## BEGIN

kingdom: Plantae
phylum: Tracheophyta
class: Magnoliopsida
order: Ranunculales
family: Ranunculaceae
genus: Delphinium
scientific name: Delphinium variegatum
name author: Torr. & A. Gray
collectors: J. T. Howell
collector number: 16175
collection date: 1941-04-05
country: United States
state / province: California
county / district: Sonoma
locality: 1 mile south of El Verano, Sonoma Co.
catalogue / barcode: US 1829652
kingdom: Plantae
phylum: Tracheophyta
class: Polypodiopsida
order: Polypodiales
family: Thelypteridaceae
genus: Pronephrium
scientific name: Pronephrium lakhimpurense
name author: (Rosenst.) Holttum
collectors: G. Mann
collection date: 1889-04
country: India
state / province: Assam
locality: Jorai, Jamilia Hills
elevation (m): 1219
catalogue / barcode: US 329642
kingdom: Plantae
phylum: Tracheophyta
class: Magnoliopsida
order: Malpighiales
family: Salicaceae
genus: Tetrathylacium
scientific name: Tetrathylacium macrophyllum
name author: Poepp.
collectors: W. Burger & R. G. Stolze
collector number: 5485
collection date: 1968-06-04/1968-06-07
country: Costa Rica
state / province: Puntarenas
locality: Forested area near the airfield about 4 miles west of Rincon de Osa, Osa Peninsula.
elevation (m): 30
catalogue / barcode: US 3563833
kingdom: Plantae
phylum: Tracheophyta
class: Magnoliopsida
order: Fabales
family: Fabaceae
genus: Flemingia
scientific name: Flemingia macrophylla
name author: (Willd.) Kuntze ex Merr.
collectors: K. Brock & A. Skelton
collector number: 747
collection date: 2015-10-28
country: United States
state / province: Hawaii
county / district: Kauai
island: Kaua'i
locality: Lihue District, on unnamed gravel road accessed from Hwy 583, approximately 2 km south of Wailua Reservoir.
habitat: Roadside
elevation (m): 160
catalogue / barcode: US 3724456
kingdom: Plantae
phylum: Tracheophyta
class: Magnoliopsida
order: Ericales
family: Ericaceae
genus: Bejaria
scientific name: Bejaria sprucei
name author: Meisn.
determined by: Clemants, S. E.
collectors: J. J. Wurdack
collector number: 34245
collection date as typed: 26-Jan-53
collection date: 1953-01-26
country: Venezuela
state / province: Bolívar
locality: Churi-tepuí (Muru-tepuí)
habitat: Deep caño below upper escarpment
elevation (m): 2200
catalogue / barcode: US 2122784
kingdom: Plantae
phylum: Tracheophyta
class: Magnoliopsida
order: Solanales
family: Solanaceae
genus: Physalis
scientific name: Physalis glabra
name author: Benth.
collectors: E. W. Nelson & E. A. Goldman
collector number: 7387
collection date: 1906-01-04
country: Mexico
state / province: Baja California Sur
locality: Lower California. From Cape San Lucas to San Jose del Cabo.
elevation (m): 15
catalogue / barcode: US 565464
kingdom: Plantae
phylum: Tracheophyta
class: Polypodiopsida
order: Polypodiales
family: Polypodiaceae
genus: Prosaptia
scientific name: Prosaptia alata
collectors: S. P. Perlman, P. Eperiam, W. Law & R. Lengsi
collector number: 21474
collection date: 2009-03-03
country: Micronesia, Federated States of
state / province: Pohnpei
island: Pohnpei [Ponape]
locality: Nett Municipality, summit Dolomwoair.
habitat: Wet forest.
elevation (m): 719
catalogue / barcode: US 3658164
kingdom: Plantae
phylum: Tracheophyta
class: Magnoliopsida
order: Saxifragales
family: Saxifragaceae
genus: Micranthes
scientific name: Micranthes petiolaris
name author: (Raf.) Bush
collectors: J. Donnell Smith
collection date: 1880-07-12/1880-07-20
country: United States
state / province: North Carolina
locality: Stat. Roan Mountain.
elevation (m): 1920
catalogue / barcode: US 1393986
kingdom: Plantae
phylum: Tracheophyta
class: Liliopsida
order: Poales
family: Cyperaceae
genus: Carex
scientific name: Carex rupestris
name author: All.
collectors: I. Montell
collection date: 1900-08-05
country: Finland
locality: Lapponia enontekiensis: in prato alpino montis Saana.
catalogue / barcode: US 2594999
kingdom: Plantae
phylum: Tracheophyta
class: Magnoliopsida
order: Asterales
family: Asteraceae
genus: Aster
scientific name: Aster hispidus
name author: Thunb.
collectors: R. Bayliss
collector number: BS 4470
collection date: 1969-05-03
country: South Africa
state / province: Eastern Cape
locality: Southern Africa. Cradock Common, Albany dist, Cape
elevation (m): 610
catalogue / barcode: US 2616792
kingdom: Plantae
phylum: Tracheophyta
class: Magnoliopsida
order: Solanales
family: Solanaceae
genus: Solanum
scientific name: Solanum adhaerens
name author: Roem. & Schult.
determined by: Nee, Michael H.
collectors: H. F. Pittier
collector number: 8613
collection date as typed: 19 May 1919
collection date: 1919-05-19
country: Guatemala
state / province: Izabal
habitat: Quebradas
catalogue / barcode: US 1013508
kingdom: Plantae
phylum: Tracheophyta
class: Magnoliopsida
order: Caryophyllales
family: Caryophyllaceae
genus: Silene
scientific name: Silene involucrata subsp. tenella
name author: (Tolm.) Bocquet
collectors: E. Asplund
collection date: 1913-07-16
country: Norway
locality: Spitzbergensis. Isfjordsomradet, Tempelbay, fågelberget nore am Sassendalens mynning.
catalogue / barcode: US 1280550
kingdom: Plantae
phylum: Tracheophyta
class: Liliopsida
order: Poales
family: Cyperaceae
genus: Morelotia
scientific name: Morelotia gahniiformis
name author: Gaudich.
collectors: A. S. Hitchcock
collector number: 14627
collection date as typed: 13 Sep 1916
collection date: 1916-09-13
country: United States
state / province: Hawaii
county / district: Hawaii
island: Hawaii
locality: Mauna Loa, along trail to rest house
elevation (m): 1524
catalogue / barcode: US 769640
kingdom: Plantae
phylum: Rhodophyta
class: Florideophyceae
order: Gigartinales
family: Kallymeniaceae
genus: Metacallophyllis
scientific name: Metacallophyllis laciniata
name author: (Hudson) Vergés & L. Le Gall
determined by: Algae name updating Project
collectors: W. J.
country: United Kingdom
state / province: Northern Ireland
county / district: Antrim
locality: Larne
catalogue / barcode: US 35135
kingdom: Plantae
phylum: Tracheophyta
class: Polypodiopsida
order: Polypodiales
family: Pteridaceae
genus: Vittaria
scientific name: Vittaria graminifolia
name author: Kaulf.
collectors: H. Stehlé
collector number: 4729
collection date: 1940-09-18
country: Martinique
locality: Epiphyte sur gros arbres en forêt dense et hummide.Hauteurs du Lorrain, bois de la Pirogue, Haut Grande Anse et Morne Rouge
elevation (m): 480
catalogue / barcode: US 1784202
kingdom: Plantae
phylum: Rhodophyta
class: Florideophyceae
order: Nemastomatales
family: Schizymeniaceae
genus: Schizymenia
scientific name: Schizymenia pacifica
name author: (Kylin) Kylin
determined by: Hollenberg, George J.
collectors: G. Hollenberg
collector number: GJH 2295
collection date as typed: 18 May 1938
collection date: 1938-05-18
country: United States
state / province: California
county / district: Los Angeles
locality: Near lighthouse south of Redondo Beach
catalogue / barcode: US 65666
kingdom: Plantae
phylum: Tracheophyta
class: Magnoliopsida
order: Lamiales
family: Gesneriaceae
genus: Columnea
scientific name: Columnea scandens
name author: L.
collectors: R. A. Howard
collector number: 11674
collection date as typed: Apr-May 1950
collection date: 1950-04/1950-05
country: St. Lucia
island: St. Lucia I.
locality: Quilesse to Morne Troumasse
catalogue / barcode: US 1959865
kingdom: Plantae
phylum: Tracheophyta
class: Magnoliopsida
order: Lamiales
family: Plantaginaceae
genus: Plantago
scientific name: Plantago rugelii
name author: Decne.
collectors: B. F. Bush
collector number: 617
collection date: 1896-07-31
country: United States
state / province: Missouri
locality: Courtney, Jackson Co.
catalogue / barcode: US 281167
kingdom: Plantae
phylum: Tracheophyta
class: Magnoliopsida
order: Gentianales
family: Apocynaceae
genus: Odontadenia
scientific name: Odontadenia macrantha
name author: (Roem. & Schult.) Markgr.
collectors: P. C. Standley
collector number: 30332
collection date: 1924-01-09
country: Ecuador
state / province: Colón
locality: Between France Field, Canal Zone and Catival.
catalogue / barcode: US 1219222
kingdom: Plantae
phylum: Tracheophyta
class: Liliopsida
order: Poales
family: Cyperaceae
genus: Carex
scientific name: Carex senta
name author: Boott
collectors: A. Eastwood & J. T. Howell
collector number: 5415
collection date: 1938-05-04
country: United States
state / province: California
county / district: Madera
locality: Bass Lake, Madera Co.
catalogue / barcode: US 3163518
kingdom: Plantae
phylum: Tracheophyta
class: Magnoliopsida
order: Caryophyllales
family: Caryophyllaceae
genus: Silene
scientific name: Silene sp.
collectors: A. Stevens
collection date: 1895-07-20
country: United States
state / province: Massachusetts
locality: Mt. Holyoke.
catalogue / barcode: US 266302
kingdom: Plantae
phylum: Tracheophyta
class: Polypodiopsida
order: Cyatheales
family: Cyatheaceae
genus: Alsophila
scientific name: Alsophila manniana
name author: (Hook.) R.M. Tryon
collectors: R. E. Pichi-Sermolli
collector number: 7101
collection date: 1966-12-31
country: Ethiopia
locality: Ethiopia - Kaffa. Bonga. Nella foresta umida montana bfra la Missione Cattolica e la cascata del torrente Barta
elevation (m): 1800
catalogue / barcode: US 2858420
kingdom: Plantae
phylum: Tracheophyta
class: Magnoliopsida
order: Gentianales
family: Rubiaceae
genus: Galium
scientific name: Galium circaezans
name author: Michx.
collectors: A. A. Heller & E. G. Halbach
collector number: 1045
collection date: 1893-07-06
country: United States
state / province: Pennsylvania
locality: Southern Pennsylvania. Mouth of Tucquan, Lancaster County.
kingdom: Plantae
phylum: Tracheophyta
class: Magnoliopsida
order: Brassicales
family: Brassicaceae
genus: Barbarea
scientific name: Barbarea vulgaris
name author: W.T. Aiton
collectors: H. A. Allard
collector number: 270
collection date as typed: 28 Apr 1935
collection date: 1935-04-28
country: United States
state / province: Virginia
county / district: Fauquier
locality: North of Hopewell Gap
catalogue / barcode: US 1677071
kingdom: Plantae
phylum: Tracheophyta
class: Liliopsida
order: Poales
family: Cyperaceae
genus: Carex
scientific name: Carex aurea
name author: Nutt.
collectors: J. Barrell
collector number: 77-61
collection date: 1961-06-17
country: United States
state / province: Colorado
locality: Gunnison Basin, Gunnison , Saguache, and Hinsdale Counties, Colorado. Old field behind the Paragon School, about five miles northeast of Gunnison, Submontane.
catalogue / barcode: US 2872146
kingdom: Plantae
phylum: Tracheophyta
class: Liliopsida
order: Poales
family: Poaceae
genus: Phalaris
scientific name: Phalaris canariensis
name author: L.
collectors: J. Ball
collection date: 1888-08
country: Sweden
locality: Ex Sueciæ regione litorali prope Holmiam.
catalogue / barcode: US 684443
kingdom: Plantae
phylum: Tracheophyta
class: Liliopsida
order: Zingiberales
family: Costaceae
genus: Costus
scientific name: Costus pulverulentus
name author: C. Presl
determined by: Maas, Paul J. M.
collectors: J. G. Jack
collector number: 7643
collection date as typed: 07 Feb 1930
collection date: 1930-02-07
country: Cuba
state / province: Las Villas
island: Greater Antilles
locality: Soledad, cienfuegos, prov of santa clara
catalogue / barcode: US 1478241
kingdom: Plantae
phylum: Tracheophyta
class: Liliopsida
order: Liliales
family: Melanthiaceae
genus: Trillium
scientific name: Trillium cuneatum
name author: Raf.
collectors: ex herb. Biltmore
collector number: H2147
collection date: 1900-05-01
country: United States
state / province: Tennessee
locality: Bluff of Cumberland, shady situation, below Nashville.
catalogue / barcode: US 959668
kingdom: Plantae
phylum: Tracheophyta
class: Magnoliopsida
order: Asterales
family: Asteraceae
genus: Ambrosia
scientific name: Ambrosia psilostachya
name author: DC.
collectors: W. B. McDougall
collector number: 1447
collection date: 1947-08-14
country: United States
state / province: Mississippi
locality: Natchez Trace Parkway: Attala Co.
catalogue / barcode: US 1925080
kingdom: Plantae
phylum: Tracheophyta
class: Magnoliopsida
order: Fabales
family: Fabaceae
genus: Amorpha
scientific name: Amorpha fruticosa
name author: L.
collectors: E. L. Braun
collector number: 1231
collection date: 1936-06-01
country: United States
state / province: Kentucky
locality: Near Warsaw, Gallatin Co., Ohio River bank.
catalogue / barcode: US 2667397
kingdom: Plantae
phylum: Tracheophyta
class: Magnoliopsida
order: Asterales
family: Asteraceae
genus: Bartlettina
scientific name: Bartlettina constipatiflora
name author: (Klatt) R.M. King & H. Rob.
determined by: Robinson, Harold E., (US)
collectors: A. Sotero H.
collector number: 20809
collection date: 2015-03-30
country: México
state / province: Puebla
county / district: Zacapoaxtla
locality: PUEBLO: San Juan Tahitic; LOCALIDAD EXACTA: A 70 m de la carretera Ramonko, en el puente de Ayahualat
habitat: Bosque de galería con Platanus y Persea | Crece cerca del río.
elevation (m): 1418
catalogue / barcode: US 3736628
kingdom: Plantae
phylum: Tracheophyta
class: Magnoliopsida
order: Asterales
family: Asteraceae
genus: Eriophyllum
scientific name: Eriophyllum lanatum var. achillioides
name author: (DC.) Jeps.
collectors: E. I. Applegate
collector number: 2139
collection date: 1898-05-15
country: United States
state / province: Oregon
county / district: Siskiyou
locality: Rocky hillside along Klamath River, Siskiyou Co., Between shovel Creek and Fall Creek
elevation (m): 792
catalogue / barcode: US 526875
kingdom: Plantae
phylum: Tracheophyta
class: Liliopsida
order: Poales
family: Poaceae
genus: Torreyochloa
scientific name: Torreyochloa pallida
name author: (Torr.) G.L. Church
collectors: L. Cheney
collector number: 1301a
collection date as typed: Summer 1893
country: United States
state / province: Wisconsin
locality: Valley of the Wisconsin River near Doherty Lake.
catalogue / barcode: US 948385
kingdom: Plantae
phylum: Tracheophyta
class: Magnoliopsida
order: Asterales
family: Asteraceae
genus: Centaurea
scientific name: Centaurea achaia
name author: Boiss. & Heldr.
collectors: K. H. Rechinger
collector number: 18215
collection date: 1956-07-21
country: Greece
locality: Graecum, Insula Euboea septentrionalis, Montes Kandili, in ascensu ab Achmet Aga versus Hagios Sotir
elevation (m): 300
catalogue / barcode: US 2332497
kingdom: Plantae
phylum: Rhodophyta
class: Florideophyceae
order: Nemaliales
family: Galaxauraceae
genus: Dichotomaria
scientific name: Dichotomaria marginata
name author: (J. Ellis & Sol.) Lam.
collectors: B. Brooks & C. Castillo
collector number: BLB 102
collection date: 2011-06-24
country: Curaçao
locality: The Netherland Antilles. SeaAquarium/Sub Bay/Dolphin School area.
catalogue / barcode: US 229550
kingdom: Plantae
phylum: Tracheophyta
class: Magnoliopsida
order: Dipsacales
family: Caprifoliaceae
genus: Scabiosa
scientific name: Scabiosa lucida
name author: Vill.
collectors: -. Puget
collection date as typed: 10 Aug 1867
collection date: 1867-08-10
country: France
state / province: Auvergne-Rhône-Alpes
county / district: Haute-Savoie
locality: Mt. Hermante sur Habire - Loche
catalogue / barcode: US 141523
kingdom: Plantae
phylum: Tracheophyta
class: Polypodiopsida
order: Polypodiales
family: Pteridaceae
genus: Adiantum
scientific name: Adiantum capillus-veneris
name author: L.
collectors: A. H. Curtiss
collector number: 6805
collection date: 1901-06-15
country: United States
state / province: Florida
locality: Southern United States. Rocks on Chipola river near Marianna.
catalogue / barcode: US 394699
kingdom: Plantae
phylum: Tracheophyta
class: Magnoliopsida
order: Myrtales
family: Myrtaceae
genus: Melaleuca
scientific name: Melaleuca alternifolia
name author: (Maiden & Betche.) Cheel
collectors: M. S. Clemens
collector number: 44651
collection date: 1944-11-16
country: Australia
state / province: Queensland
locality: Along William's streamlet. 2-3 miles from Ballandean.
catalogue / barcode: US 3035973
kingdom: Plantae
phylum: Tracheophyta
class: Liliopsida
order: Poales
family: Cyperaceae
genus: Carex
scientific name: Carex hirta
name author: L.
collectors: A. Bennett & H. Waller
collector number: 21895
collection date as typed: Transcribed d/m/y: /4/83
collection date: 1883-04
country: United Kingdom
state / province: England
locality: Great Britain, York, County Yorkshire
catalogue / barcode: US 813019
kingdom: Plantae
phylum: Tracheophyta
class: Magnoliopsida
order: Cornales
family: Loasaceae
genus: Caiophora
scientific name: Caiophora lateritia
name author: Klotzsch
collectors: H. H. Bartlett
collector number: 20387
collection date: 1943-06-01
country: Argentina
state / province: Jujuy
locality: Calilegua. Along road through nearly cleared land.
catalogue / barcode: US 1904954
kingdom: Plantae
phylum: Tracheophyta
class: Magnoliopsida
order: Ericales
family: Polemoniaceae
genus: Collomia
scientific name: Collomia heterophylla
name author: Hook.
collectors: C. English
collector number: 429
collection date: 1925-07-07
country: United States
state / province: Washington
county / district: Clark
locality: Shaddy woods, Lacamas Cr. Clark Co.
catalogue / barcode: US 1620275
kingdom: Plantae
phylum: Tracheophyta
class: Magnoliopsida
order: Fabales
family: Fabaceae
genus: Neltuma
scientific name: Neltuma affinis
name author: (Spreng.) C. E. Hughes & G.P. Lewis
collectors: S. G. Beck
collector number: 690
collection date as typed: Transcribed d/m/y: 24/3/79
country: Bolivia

## END

STATED TASK
Print the lines above without any changes, from the line containing "island: St. Lucia I." up to and including the line containing "state / province: Missouri".

EXERCISE SOLUTION
island: St. Lucia I.
locality: Quilesse to Morne Troumasse
catalogue / barcode: US 1959865
kingdom: Plantae
phylum: Tracheophyta
class: Magnoliopsida
order: Lamiales
family: Plantaginaceae
genus: Plantago
scientific name: Plantago rugelii
name author: Decne.
collectors: B. F. Bush
collector number: 617
collection date: 1896-07-31
country: United States
state / province: Missouri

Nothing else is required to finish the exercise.